Pinho Borges e Mirian Machado relembram em poucas palavras, quem foi Jerônimo Gueiros e as homenagens que lhe foram feitas: “[…] foi administrador, ativista, conferencista, contista, cronista, docente, educador, escritor, ensaísta, ficcionista, filólogo, jornalista, literato, memorialista, orador, pastor presbiteriano, pensador, pesquisador, poeta, polemista, produtor cultural, e tem seu nome mencionado no Dicionário Bibliográfico de Poetas Pernambucanos, de Lamartine Morais e no Dicionário Bibliográfico Regional do Brasil, de Mário Ribeiro Martins. O reverendo Jerônimo fez história e, como gratidão, a história reverencia o seu nome em instituições educacionais e vias públicas como: Escola Professor Jerônimo Gueiros localizada em Garanhuns (PE); Escola Professor Jerônimo Gueiros, em São José, também em Garanhuns; o Instituto Presbiteriano Jerônimo Gueiros; Grupo Escolar Jerônimo Gueiros, em Jagubarro Vermelho em Natal (RN); Escola Estadual Jerônimo Gueiros, em Natal (RN). Tanto em Pernambuco quanto no Rio Grande do Norte, logradouros públicos receberam o seu nome, como a Rua Jerônimo Gueiros, na Encruzilhada, em Recife; na Região Metropolitana do Recife, encontramos a Rua Jerônimo Gueiros, na cidade de Abreu e Lima; Rua Pastor Jerônimo Gueiros, em Tirol, na capital potiguar; e o Edifício Jerônimo Gueiros, anexo a Igreja Presbiteriana da Boa Vista.”

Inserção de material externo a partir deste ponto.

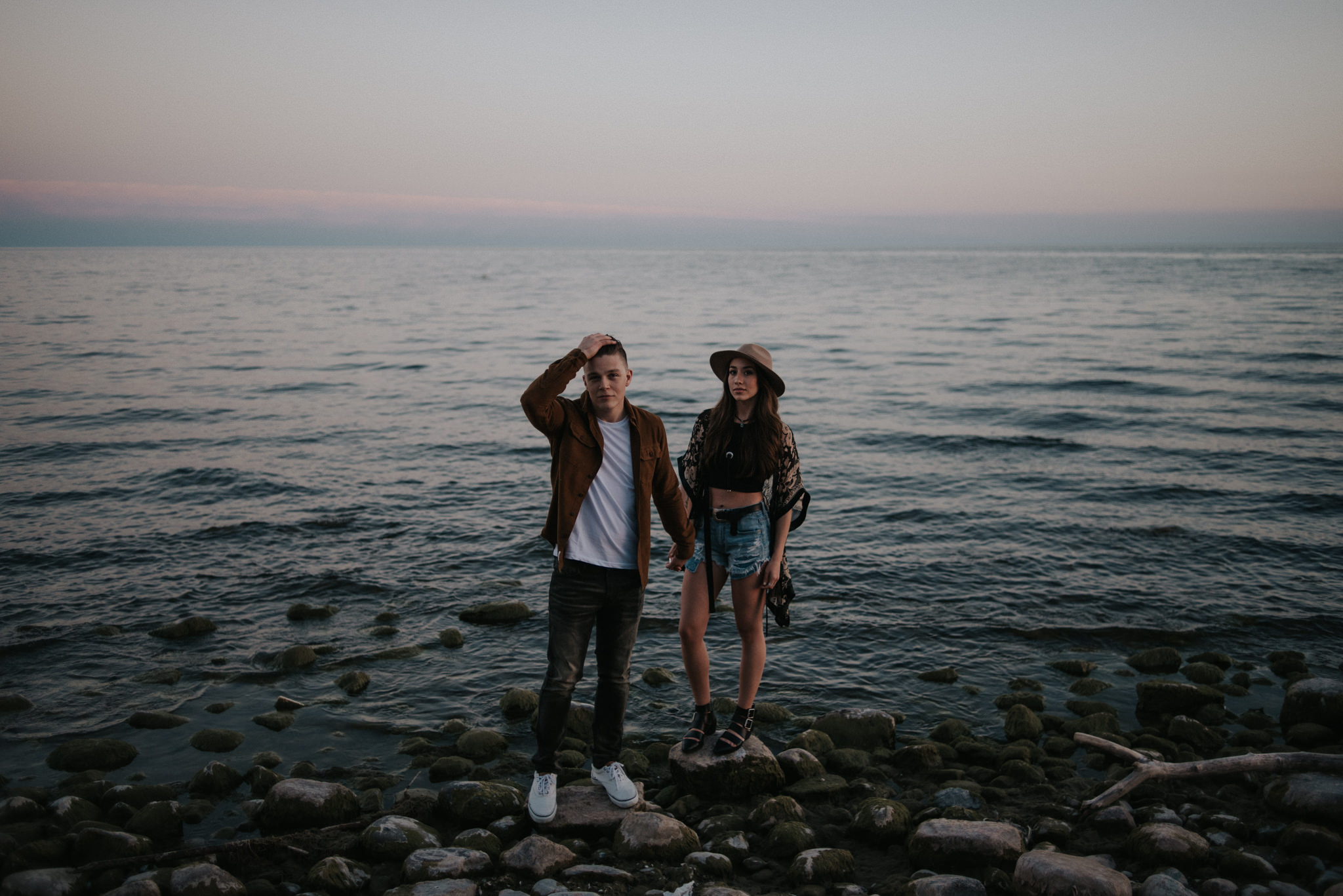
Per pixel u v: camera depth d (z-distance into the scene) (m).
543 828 3.45
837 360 23.16
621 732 3.66
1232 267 105.44
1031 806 3.68
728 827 3.48
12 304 42.25
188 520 8.35
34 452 11.35
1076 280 76.75
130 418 14.00
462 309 45.03
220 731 4.37
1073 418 14.39
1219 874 3.07
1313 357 21.20
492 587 6.71
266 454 11.48
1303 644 5.71
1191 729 4.37
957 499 9.48
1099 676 5.29
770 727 4.61
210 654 5.45
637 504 3.36
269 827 3.51
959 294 58.19
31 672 5.12
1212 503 9.13
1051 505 9.16
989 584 6.83
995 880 3.01
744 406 3.63
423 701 4.90
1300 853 3.18
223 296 53.09
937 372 20.44
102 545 7.55
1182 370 19.58
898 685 5.17
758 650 3.81
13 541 7.60
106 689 4.94
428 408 15.60
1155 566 7.20
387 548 7.63
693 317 40.31
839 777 3.95
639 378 20.88
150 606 6.20
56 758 4.08
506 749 4.32
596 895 2.93
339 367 21.33
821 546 7.85
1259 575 6.97
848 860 3.21
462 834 3.37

Durante meio século o Reverendo Jeronimo não foi apenas um exímio pregador, mas exerceu marcante e decisiva influência na vida cultural e social de Pernambuco, quer como professor, quer como diretor da Escola Normal, quer como presidente da Academia Pernambucana de Letras, quer como intelectual dos mais primorosos e destacados.